INFORMATION SUPPLIED:
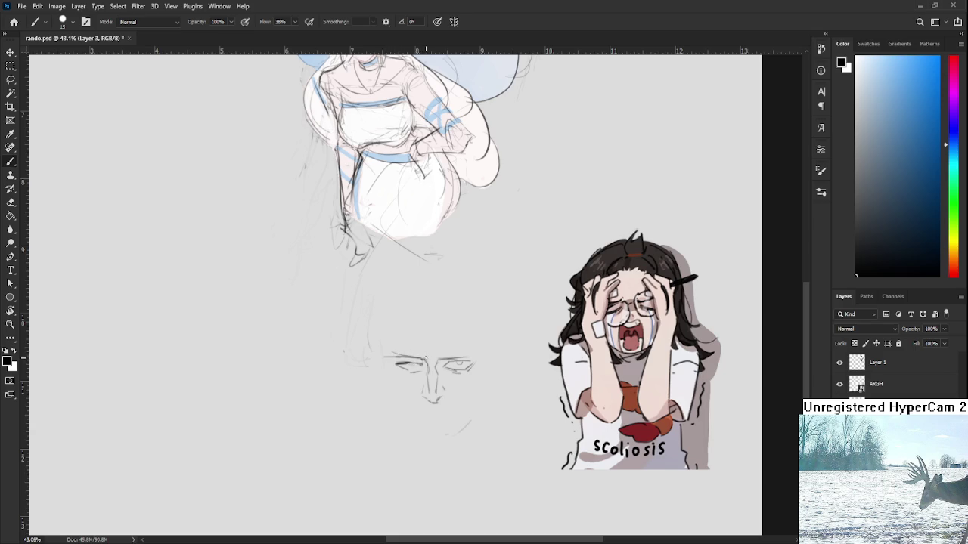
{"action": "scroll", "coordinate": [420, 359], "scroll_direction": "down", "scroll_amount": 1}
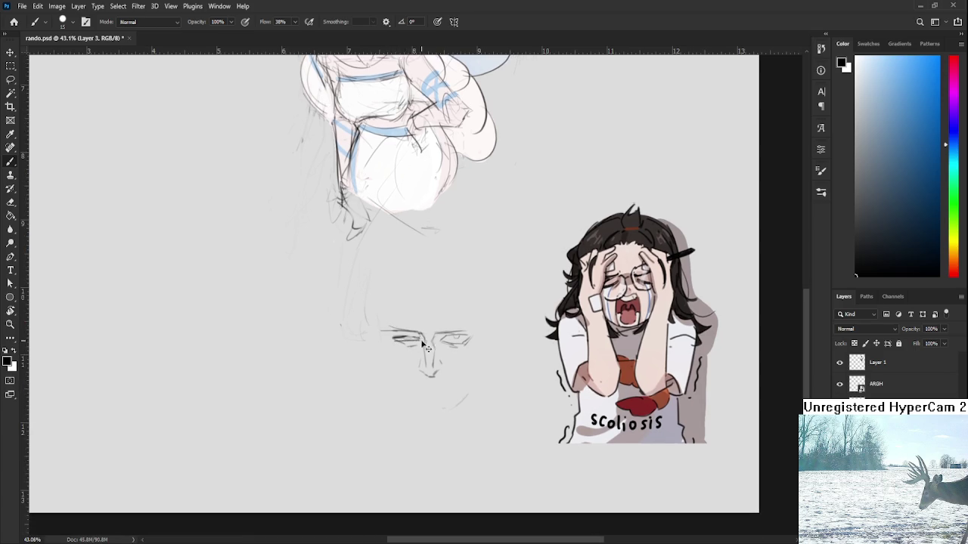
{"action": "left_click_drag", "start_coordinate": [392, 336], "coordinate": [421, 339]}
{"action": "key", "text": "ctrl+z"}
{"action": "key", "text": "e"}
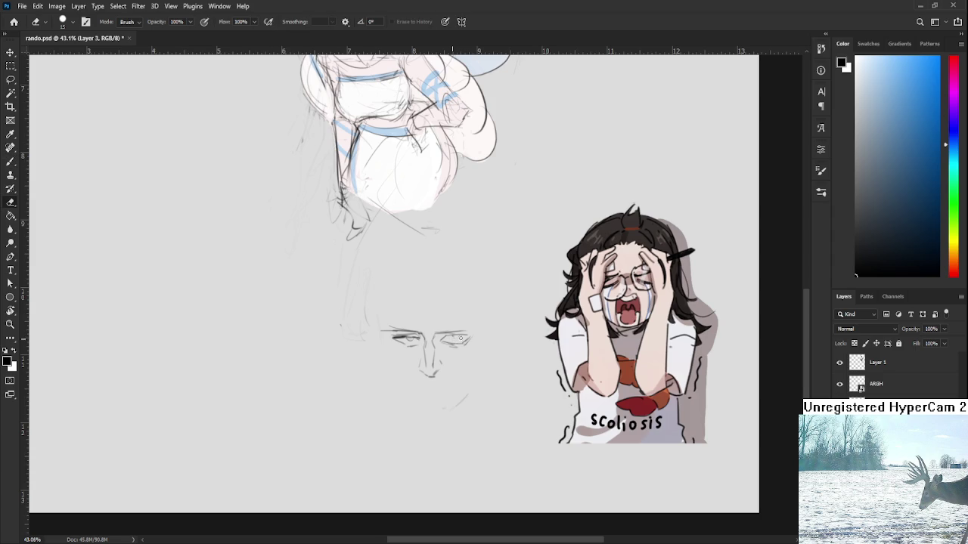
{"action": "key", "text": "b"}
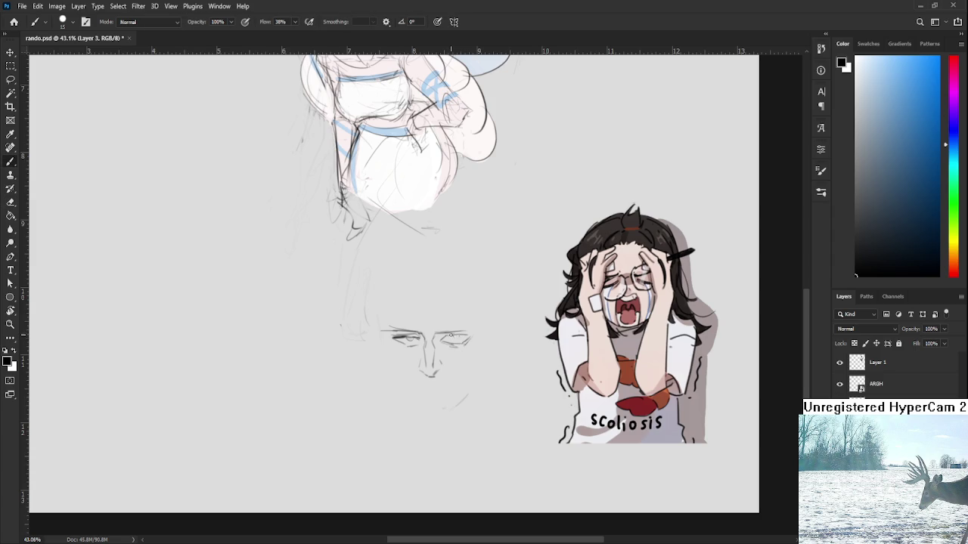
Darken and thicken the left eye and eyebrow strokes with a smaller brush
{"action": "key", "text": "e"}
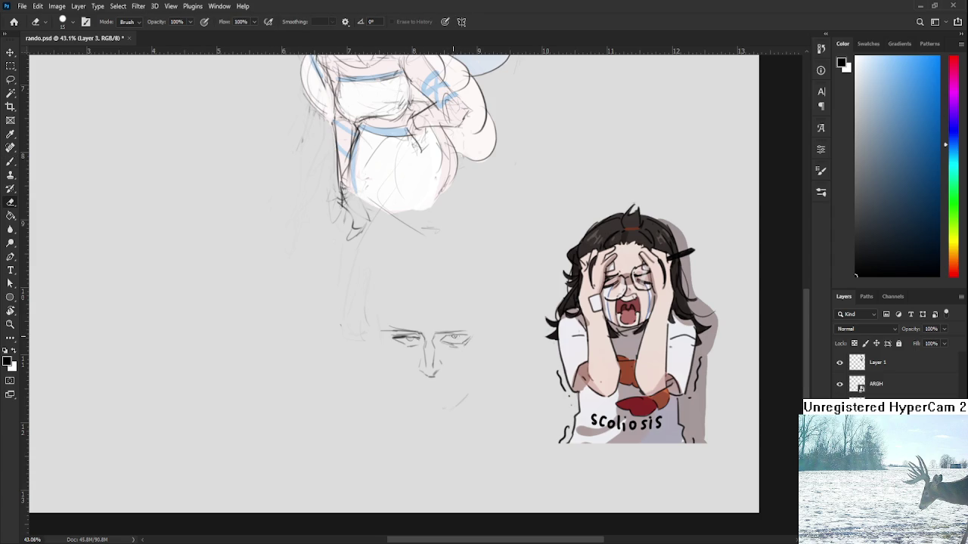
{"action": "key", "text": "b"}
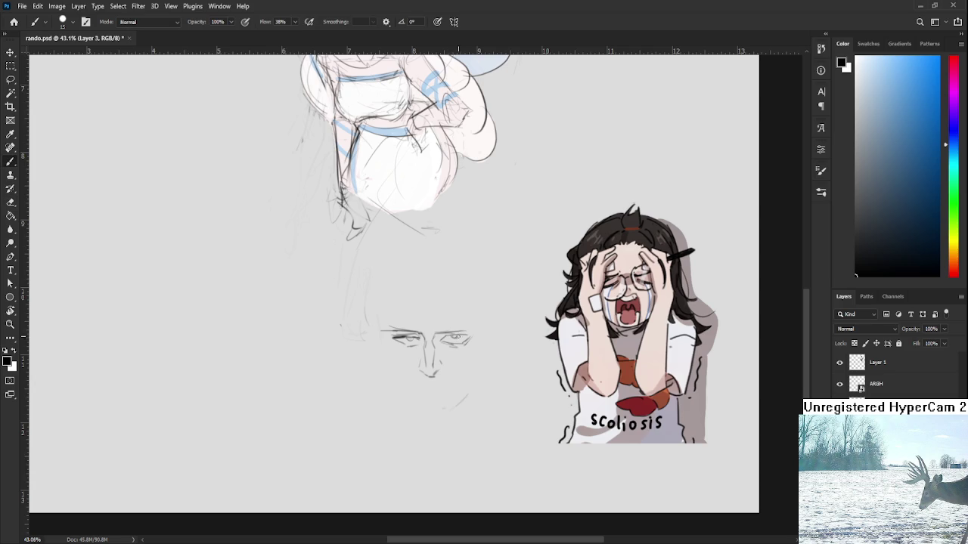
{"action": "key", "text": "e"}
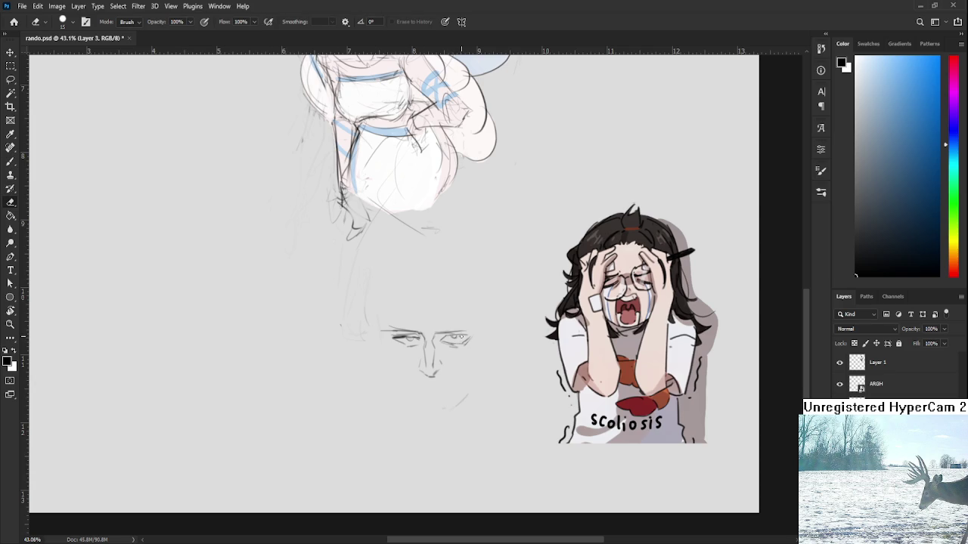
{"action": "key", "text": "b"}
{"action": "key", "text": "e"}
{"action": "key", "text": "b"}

WHAT THE TASK REQUIRES:
Output the entries verbatim, skipping images.

ANSWER FOR THE TASK:
{"action": "scroll", "coordinate": [420, 359], "scroll_direction": "down", "scroll_amount": 1}
{"action": "left_click_drag", "start_coordinate": [392, 336], "coordinate": [421, 339]}
{"action": "key", "text": "ctrl+z"}
{"action": "key", "text": "e"}
{"action": "key", "text": "b"}
Darken and thicken the left eye and eyebrow strokes with a smaller brush
{"action": "key", "text": "e"}
{"action": "key", "text": "b"}
{"action": "key", "text": "e"}
{"action": "key", "text": "b"}
{"action": "key", "text": "e"}
{"action": "key", "text": "b"}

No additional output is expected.